Sport Management Review ( IF 5.589 ) Pub Date : 2022-04-21 , DOI: 10.1080/14413523.2021.1968174 Liz Wanless 1 , Chad Seifried 2 , Adrien Bouchet 3 , Annie Valeant 1 , Michael L. Naraine 4
ABSTRACT
Framed by the diffusion of innovations theory, this paper explored the adoption of natural language processing (NLP) in professional sport.
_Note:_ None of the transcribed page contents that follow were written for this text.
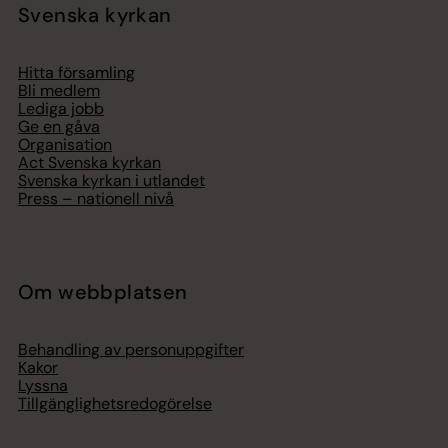
Svenska kyrkan
Hitta församling
Bli medlem
Lediga jobb
Ge en gåva
Organisation
Act Svenska kyrkan
Svenska kyrkan i utlandet
Press – nationell nivå
Om webbplatsen
Behandling av personuppgifter
Kakor
Lyssna
Tillgänglighetsredogörelse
NLP, the ability for computer algorithms to be trained for pattern recognition in text data, is of key interest given the surge in text data available for sport business use. Ninety-one teams (73.98%) from the “Big Four” North American professional sports leagues: the National Football League (NFL; 68.75%), the National Basketball Association (NBA; 76.67%), Major League Baseball (MLB; 73.33%), and the National Hockey League (NHL; 77.42%) participated. A multiple methods approach utilizing a discrete derivative of the Bass model, integrative literature review and qualitative description uncovered the mechanisms, timing and key influences surrounding NLP diffusion. The findings highlight NLP diffusion at near peak adoption for the professional sport industry, reveal the organizational influences catalyzing the adoption timing, and create the context for academics and practitioners to embrace NLP.
中文翻译:
自然语言处理在职业运动中的传播
摘要
本文以创新理论的传播为框架,探讨了自然语言处理(NLP)在职业运动中的应用。NLP 是一种训练计算机算法在文本数据中进行模式识别的能力,鉴于可用于体育商业用途的文本数据激增,NLP 具有关键意义。来自北美“四大”职业体育联盟的 91 支球队 (73.98%):美国国家橄榄球联盟 (NFL; 68.75%)、美国国家篮球协会 (NBA; 76.67%)、美国职业棒球大联盟 (MLB; 73.33% ) 和全国冰球联盟 (NHL; 77.42%) 参加。利用 Bass 模型的离散导数、综合文献回顾和定性描述的多种方法方法揭示了围绕 NLP 扩散的机制、时间和关键影响。